╭──

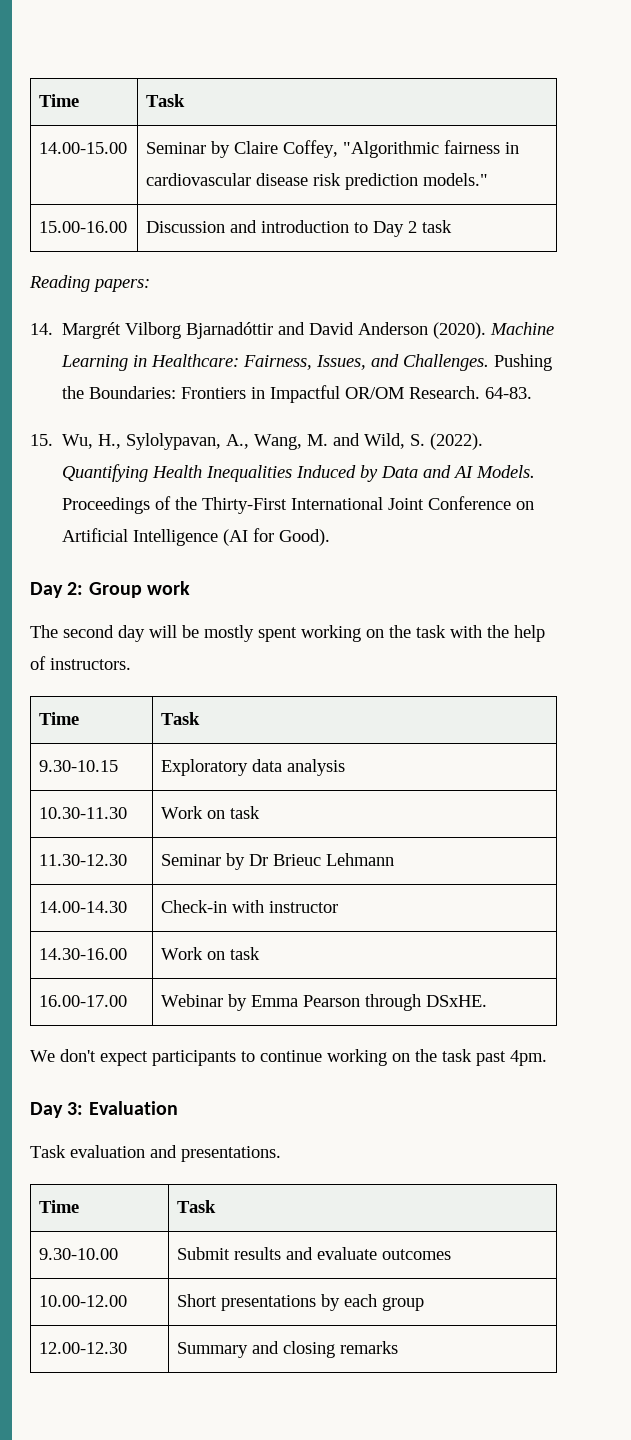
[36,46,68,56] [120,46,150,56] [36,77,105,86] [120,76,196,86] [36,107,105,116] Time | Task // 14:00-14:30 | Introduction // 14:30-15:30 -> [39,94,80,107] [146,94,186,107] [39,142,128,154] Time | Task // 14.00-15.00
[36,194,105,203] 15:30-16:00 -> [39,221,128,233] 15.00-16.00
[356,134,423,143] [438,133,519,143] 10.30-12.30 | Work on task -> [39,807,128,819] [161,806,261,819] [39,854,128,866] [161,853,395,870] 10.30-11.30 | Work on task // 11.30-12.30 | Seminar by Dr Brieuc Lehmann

╰──
╭──

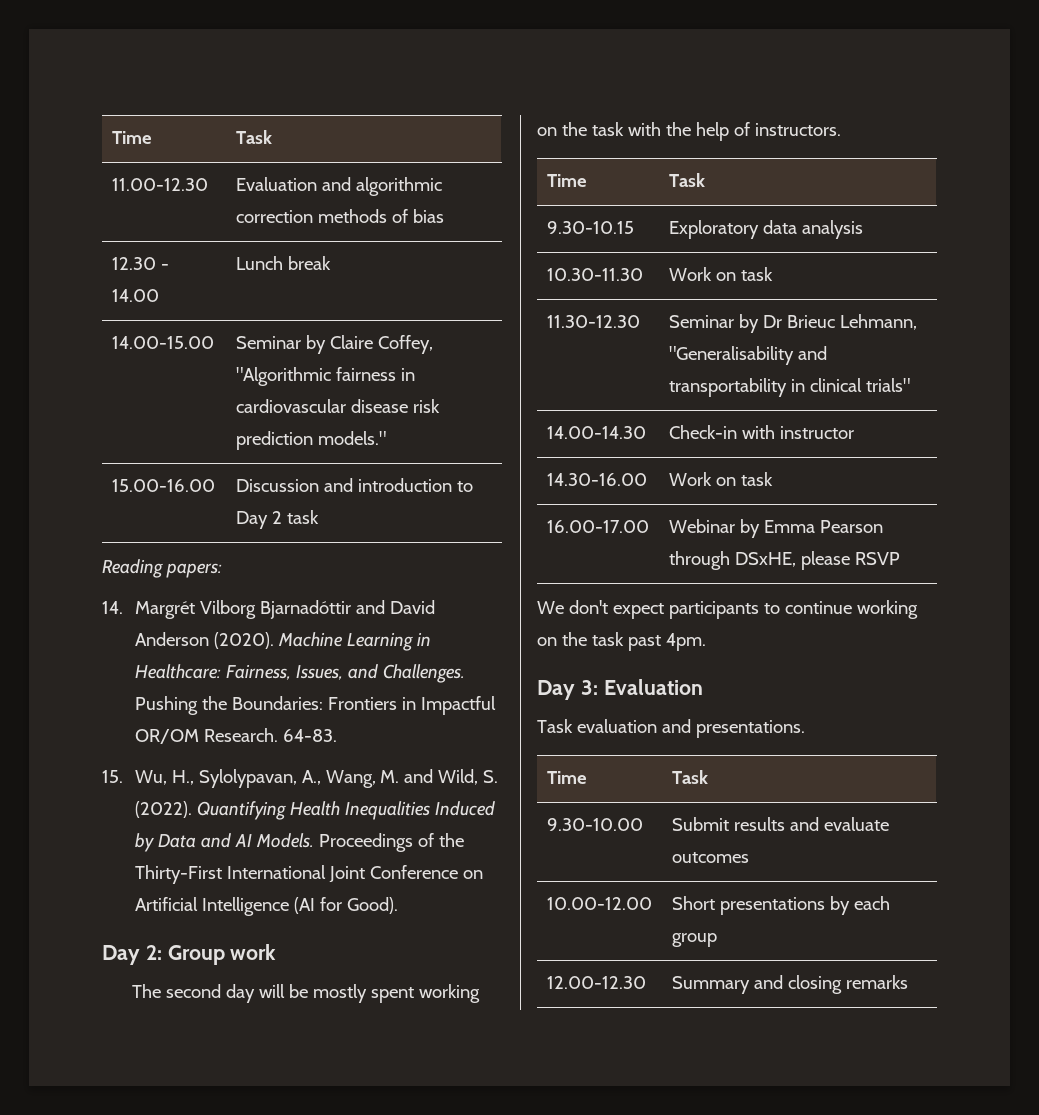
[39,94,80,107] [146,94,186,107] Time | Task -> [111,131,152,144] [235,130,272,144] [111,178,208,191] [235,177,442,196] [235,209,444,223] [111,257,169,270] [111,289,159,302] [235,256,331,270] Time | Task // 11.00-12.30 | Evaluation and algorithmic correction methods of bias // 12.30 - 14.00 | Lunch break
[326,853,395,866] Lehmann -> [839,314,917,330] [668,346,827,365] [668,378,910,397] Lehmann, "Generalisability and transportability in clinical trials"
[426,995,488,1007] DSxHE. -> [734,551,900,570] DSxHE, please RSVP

╰──

Instructions to follow
All that belongs in the answer is the run of lines above from the line containing "[36,46,68,56] [120,46,150,56] [36,77,105,86]" through the line containing "[36,194,105,203] 15:30-16:00 ->", exactly as written.

Solution below
[36,46,68,56] [120,46,150,56] [36,77,105,86] [120,76,196,86] [36,107,105,116] Time | Task // 14:00-14:30 | Introduction // 14:30-15:30 -> [39,94,80,107] [146,94,186,107] [39,142,128,154] Time | Task // 14.00-15.00
[36,194,105,203] 15:30-16:00 -> [39,221,128,233] 15.00-16.00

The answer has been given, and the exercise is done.